**EXERCISES**
1. Answer these questions from the agricultural newsletter:
(a) How many Starbucks coffeehouses in Japan are part of the system?
(b) What are the waste coffee grounds turned into?
(c) By what percent may Vietnam's coffee harvest contract?
2. From the agricultural newsletter, extract everything from "Global Agri Newsletter" down to "in the food system.".
3. Write what comes next in the agricultural newsletter on coffee, starting after its final sentence.

**EXTRACT PROVIDED**
____________

Global Agri Newsletter – Issue #15
Posted by admin on June 26, 2014

Coffee

Over one hundred Starbucks coffeehouses across Japan are transforming waste coffee beans into feed for dairy cows – and buying back their milk. Starbucks is introducing a system that turns waste coffee grounds into cattle feed, given to the cattle producing milk for coffees in over one hundred Starbucks coffeehouses across Japan. With over half the world’s grain currently used to feed livestock, the Food Recycling Loop is a great example of a closed loop approach returning valuable nutrients into productive use in the food system.
Coffee output in Vietnam, the top grower of Robusta beans used by Nestle SA and  Mondelez International Inc., will probably decline in the year starting October 2014.The harvest may contract by 4 percent to 1.64 million metric tons from 1.71 million tons a year earlier, according to reports.

____________

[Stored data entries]
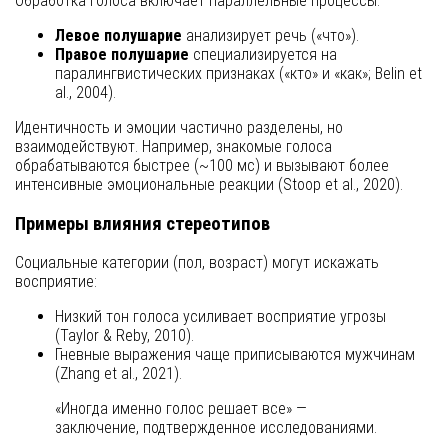
Обработка голоса включает параллельные процессы:
Левое полушарие
анализирует речь («что»).
Правое полушарие
специализируется на
паралингвистических признаках («кто» и «как»; Belin et
al., 2004).
Идентичность и эмоции частично разделены, но
взаимодействуют. Например, знакомые голоса
обрабатываются быстрее (~100 мс) и вызывают более
интенсивные эмоциональные реакции (Stoop et al., 2020).
Примеры влияния стереотипов
Социальные категории (пол, возраст) могут искажать
восприятие:
Низкий тон голоса усиливает восприятие угрозы
(Taylor & Reby, 2010).
Гневные выражения чаще приписываются мужчинам
(Zhang et al., 2021).
«Иногда именно голос решает все» —
заключение, подтвержденное исследованиями.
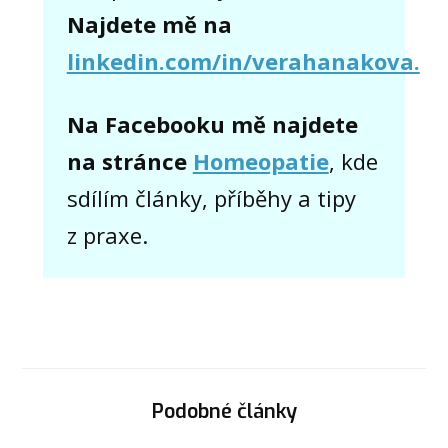
Najdete mě na
linkedin.com/in/verahanakova.
Na Facebooku mě najdete
na stránce
Homeopatie
, kde
sdílím články, příběhy a tipy
z praxe.
Podobné články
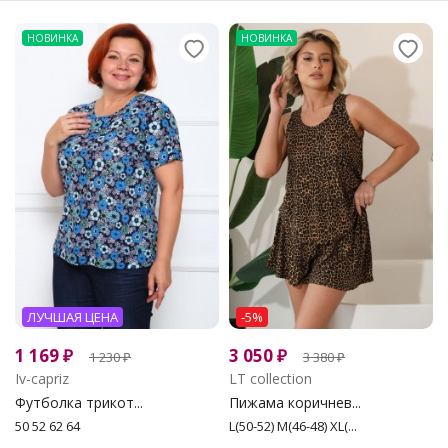
НОВИНКА
НОВИНКА
ЛУЧШАЯ ЦЕНА
-5%
1 169
₽
3 050
₽
1 230
₽
3 380
₽
Iv-capriz
LT collection
Футболка трикот...
Пижама коричнев...
50 52 62 64
L(50-52) M(46-48) XL(...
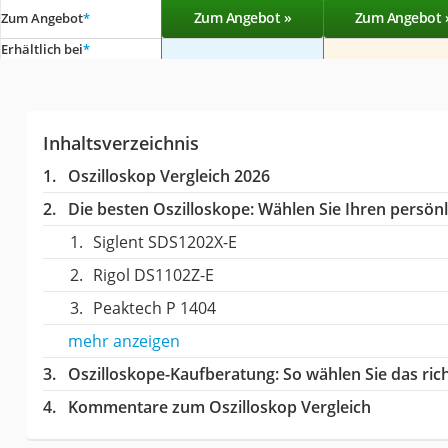
Zum Angebot »
Zum Angebot 
Zum Angebot
*
Erhältlich bei
*
Inhaltsverzeichnis
Oszilloskop Vergleich 2026
Die besten Oszilloskope:
Wählen Sie Ihren persönli
Siglent SDS1202X-E
Rigol DS1102Z-E
Peaktech P 1404
mehr anzeigen
Oszilloskope-Kaufberatung
: So wählen Sie das ri
Kommentare zum Oszilloskop Vergleich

____________

**ANSWERS TO THIS EXERCISE**
1.
(a) Over one hundred
(b) Cattle feed
(c) 4 percent

2.
Global Agri Newsletter – Issue #15
Posted by admin on June 26, 2014

Coffee

Over one hundred Starbucks coffeehouses across Japan are transforming waste coffee beans into feed for dairy cows – and buying back their milk. Starbucks is introducing a system that turns waste coffee grounds into cattle feed, given to the cattle producing milk for coffees in over one hundred Starbucks coffeehouses across Japan. With over half the world’s grain currently used to feed livestock, the Food Recycling Loop is a great example of a closed loop approach returning valuable nutrients into productive use in the food system.

3.
Corn

Corn futures fell to a 16-week low on speculation that demand for U.S. exports will ebb after China put curbs on purchases of a feed ingredient made from the grain. China’s quarantine agency suspended issuing permits to import U.S. dried distillers’ grains known as DDGS, because the government deems the product as having a high risk of containing MIR 162, a non-approved genetically modified strain of corn. Futures dropped in the past four straight weeks amid concern that supplies would exceed demand.